The narrator of Wittgenstein’s Mistress is engaging, witty, and completely unreliable. Her existence is as solitary as it is possible to be, but she anchors her reality by connecting fact after fact in a corkscrewing collection of allusions to artists, musicians, philosophers, and classical Greek works. She is living in a world governed by the logic of Wittgenstein's Tractatus Logico-Philosophicus, a world that is “the totality of facts, not of things.”


Her allusions, expressed with a curious precision, move in spirals, sometimes accelerating to a dizzying pace and other times slowing to a more contemplative speed. She takes an anecdote and applies it to one person after another. At times the fact is correct, but the person isn’t (or the person is correct, but the fact isn’t?) With nothing linking her to anyone else, since there is no one else, she looks for other connections, testing them quickly one by one then moving on to the next.


Kate tells us she is an artist, and she does have a knack for invoking powerful but surreal images (hundreds of tennis balls rolling down the Spanish steps, an arm full of wristwatches thrown away one by one as the alarms go off, cat food set out at the Colosseum) in a kind of performance art. Yet she balks at the opportunity presented by a blank canvas and only obliquely refers to her own paintings. Despite her carefully maintained detachment, she seems almost too self-conscious to paint anything, just as she is self-conscious in the language she chooses, even though there is no one around to look.

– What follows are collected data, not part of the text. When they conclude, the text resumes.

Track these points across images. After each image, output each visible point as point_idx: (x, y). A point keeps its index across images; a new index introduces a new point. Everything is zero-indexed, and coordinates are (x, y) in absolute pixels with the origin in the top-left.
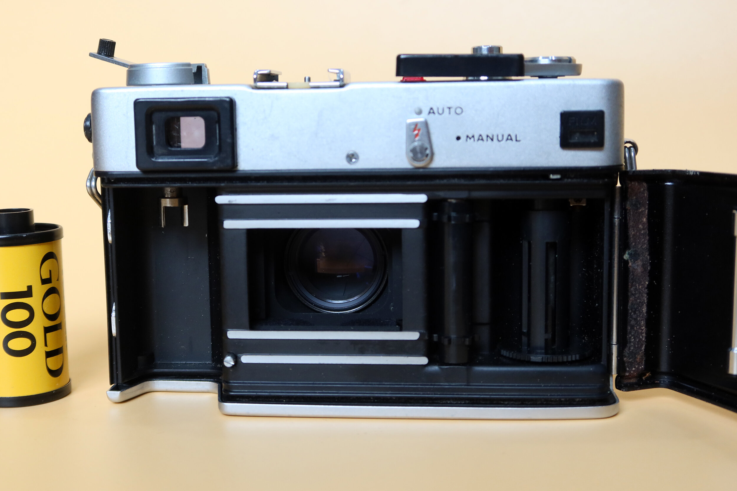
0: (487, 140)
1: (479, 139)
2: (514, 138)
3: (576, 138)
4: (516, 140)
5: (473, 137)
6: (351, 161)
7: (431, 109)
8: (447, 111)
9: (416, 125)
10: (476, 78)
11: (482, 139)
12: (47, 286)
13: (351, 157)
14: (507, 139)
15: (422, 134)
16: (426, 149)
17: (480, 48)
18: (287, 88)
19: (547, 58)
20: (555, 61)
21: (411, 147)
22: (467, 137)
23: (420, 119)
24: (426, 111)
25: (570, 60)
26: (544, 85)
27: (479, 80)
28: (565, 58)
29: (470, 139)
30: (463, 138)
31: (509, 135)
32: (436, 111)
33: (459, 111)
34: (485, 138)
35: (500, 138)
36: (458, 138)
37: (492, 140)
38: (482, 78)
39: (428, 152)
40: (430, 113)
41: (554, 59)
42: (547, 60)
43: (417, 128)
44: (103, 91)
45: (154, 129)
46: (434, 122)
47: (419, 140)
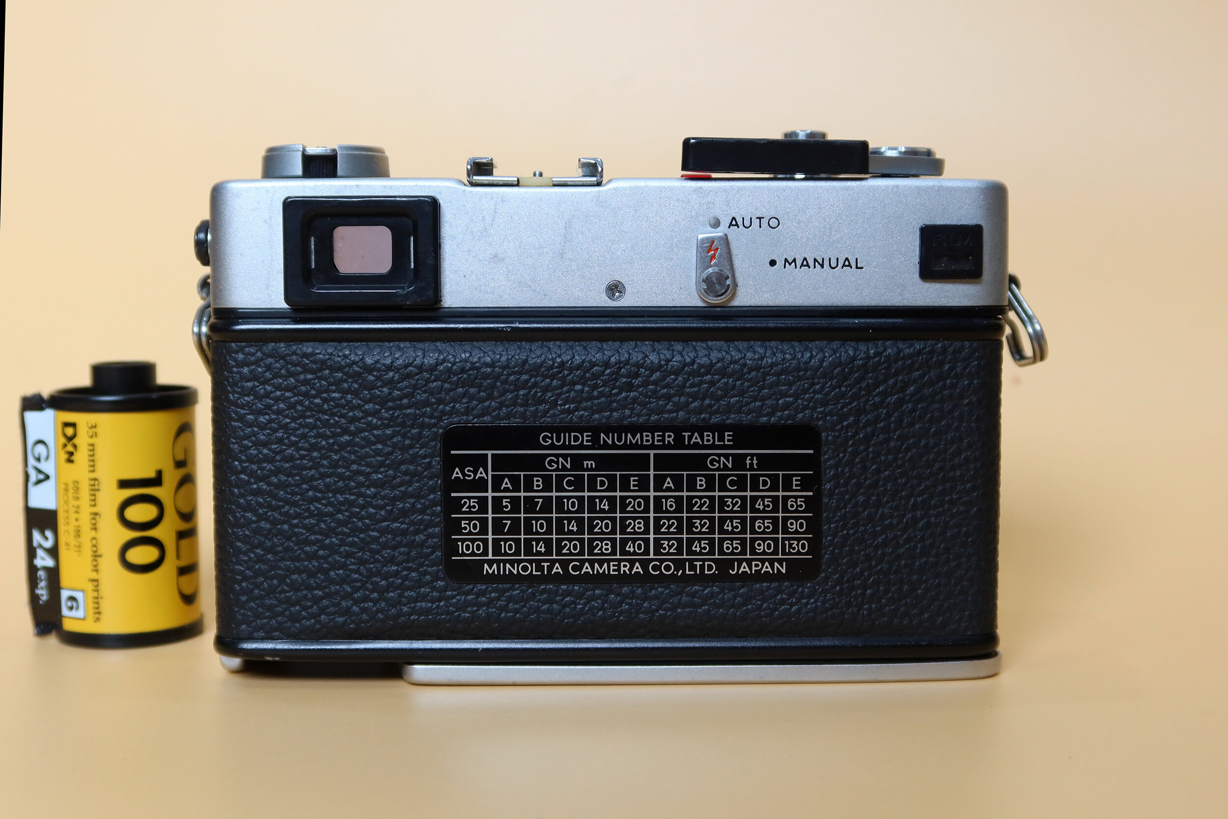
0: (815, 267)
1: (802, 265)
2: (853, 264)
3: (942, 266)
4: (857, 267)
5: (794, 260)
6: (614, 295)
7: (734, 219)
8: (756, 222)
9: (712, 241)
10: (788, 176)
11: (808, 265)
12: (181, 472)
13: (614, 289)
14: (844, 265)
15: (720, 256)
16: (727, 278)
17: (794, 134)
18: (518, 184)
19: (896, 149)
20: (905, 153)
21: (704, 275)
22: (786, 260)
23: (718, 233)
24: (725, 221)
25: (929, 153)
26: (897, 187)
27: (794, 179)
28: (921, 150)
29: (790, 264)
30: (780, 263)
31: (847, 259)
32: (740, 223)
33: (774, 223)
34: (811, 263)
35: (833, 264)
36: (773, 263)
37: (822, 266)
38: (798, 176)
39: (728, 282)
40: (731, 225)
41: (903, 150)
42: (895, 152)
43: (713, 248)
44: (232, 185)
45: (313, 243)
46: (738, 239)
47: (715, 265)
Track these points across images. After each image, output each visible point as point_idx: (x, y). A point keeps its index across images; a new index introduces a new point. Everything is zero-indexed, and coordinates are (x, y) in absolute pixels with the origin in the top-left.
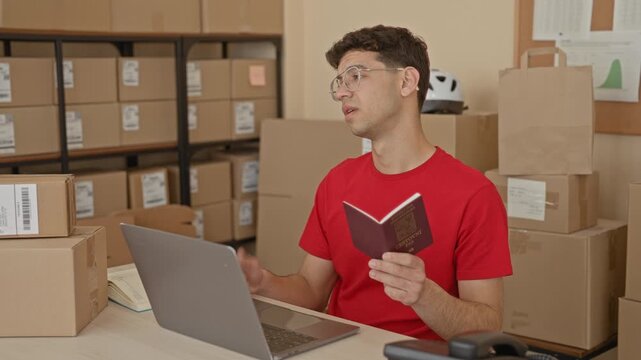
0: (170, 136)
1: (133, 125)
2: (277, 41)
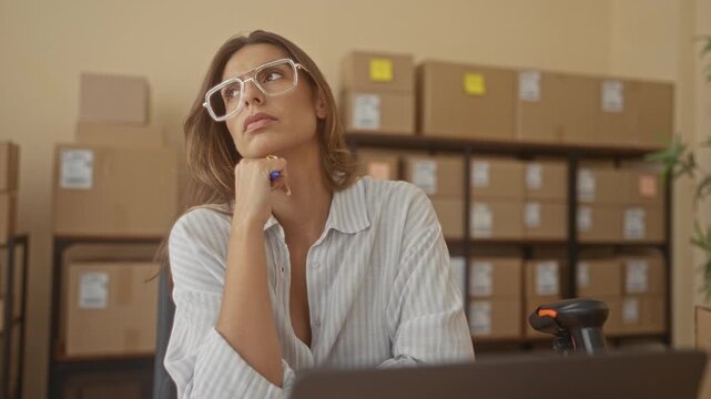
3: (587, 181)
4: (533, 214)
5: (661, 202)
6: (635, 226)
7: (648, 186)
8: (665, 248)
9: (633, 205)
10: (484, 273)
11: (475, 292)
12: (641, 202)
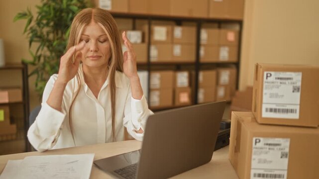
0: (192, 59)
1: (178, 53)
2: (240, 23)
3: (204, 35)
4: (177, 50)
5: (236, 44)
6: (224, 55)
7: (231, 36)
8: (237, 65)
9: (224, 45)
10: (156, 78)
11: (152, 87)
12: (228, 44)
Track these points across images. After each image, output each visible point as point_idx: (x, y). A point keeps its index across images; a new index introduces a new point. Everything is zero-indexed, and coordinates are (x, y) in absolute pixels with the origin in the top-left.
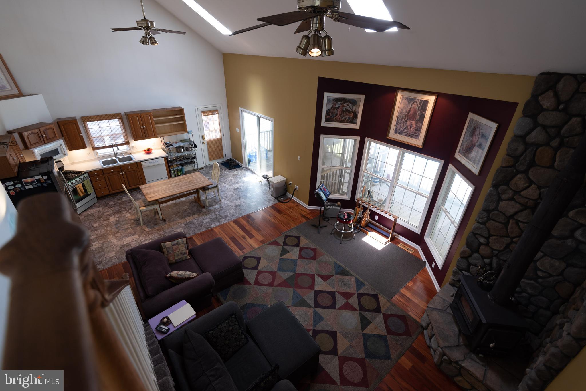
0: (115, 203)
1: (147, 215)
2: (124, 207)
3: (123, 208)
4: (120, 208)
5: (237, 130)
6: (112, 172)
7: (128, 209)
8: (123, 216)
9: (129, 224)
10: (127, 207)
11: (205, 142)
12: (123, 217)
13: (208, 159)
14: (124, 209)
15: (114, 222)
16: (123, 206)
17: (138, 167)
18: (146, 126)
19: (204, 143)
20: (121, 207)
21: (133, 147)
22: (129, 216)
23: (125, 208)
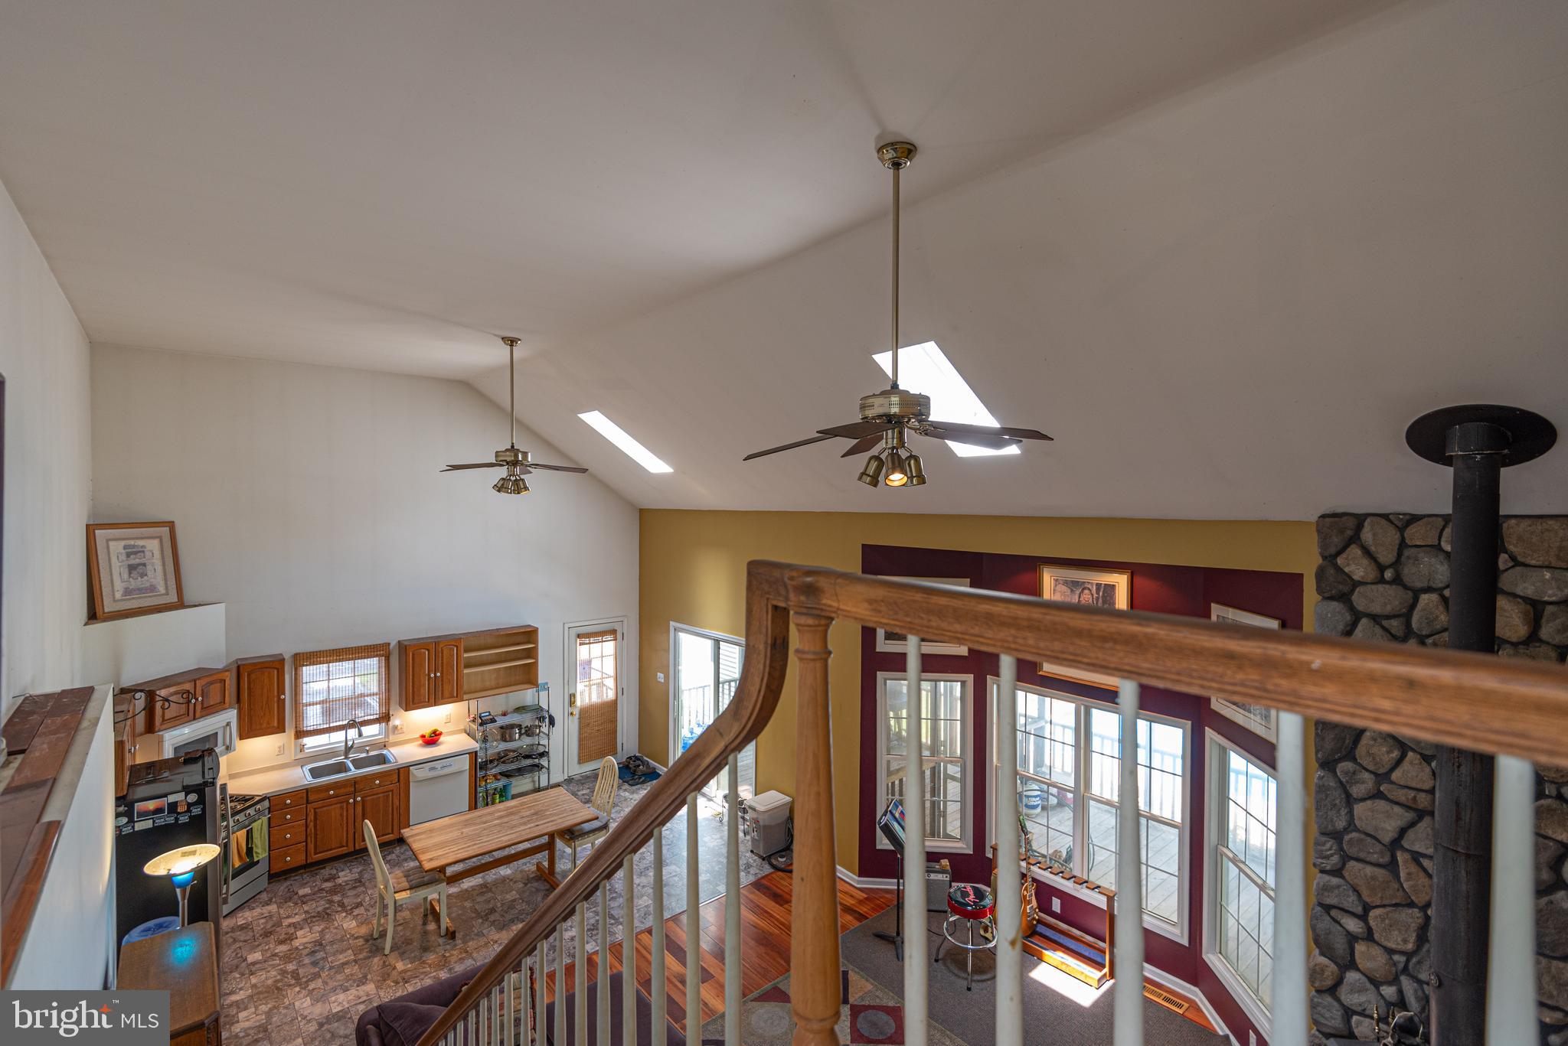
0: (316, 889)
1: (402, 921)
2: (339, 902)
3: (336, 905)
4: (327, 906)
5: (661, 677)
6: (331, 797)
7: (349, 908)
8: (336, 928)
9: (350, 951)
10: (348, 900)
11: (576, 712)
12: (335, 931)
13: (576, 759)
14: (339, 905)
15: (309, 946)
16: (336, 898)
17: (399, 781)
18: (442, 674)
19: (572, 714)
20: (331, 902)
21: (395, 727)
22: (352, 926)
23: (343, 903)
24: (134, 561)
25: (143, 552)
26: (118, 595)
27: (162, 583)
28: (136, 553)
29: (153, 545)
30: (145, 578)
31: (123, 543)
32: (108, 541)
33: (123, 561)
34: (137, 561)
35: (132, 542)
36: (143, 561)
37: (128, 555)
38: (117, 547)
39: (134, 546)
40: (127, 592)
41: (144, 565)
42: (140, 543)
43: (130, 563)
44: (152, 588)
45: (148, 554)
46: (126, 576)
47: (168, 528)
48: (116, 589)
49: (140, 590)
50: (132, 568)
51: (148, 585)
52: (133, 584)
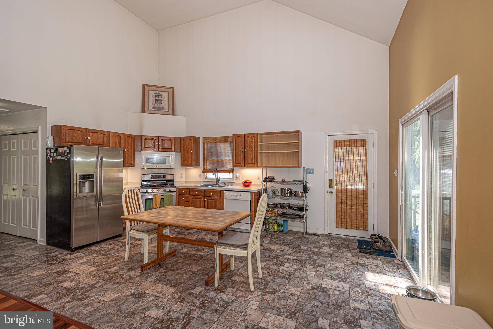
24: (157, 98)
25: (161, 96)
26: (150, 108)
27: (167, 107)
28: (159, 96)
29: (165, 95)
30: (161, 104)
31: (154, 92)
32: (149, 90)
33: (154, 98)
34: (159, 99)
35: (158, 92)
36: (161, 99)
37: (156, 96)
38: (152, 93)
39: (158, 94)
40: (154, 108)
41: (161, 100)
42: (161, 93)
43: (156, 99)
44: (163, 108)
45: (163, 97)
46: (154, 103)
47: (171, 90)
48: (150, 106)
49: (159, 108)
50: (156, 100)
51: (162, 107)
52: (156, 106)
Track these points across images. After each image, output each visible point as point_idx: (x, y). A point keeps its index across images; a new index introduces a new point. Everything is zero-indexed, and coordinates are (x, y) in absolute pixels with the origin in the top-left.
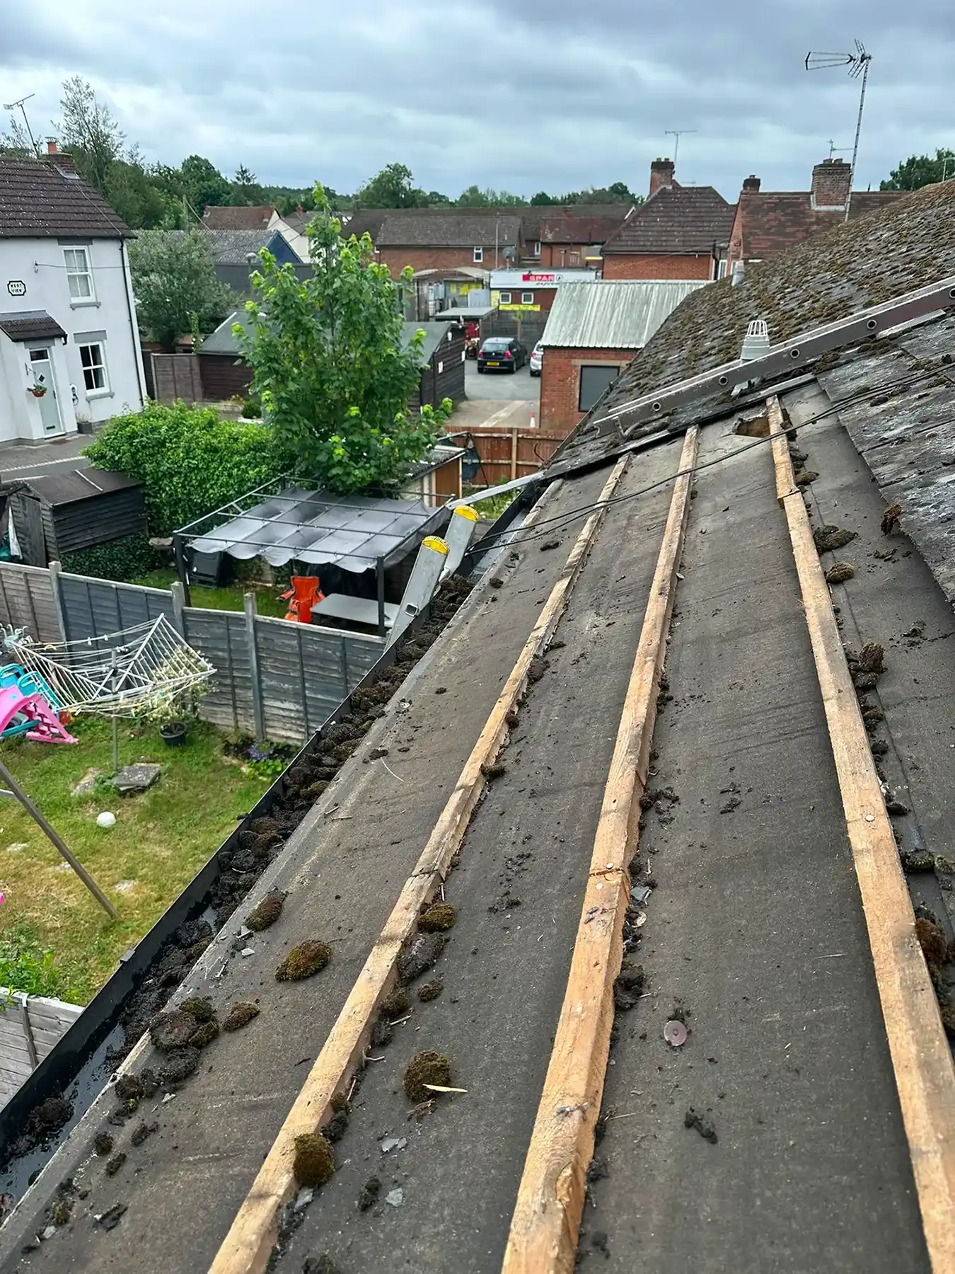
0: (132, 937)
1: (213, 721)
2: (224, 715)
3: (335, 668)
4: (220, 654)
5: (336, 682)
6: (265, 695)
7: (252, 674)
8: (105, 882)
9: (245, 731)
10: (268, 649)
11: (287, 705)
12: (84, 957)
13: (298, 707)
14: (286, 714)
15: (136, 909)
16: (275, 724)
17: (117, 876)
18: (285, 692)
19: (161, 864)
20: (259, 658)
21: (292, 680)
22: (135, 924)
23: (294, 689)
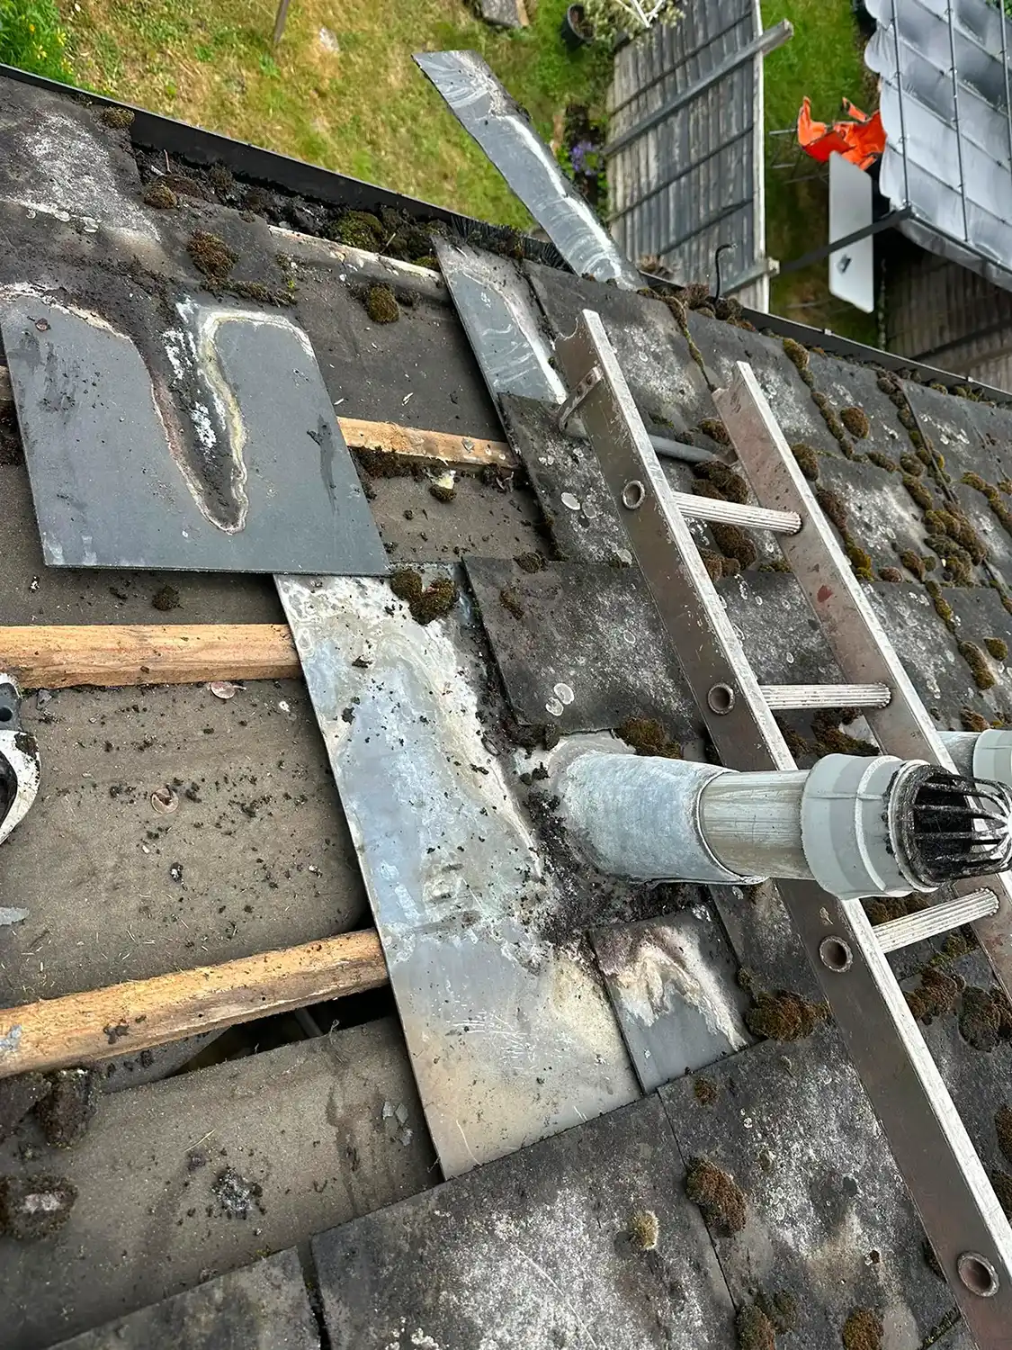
0: (252, 75)
1: (616, 76)
2: (625, 86)
3: (711, 208)
4: (701, 33)
5: (694, 217)
6: (660, 127)
7: (683, 93)
8: (325, 11)
9: (612, 126)
10: (719, 98)
11: (653, 165)
12: (202, 21)
13: (654, 182)
14: (643, 170)
15: (297, 67)
16: (628, 162)
17: (337, 25)
18: (669, 153)
19: (374, 78)
20: (703, 92)
21: (685, 155)
22: (275, 73)
23: (675, 163)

Occasionally there are intrusions into Kate’s strangely hushed world, causing interactions with objects (a car without a driver, a boat without a sailor) that aren’t quite consistent with her inanimate environment. These brushes with a bygone outside world can be dangerous. Whether the danger is physical or metaphorical is harder to discern.


The reader is left to determine whether Kate’s tragedy is global, personal, or philosophical, though in the end it may make little difference. She is caught in a surreality where facts and their reflections have changed places so often that truth itself is questionable. In discussing a painting, Kate says:


"So in other words what I am ultimately seeing is not only a painting which is not a real painting but is only a reproduction, but which is also a painting of a fire which is not a real fire but is only a reflection."


"On top of which the reproduction is hardly a real reproduction itself, being only in my head, just as the reflection is not a real reflection for the same reason." (WM 153-154)


In this hall of mirrors, the only certainties are ambiguity and inconsequential perplexity.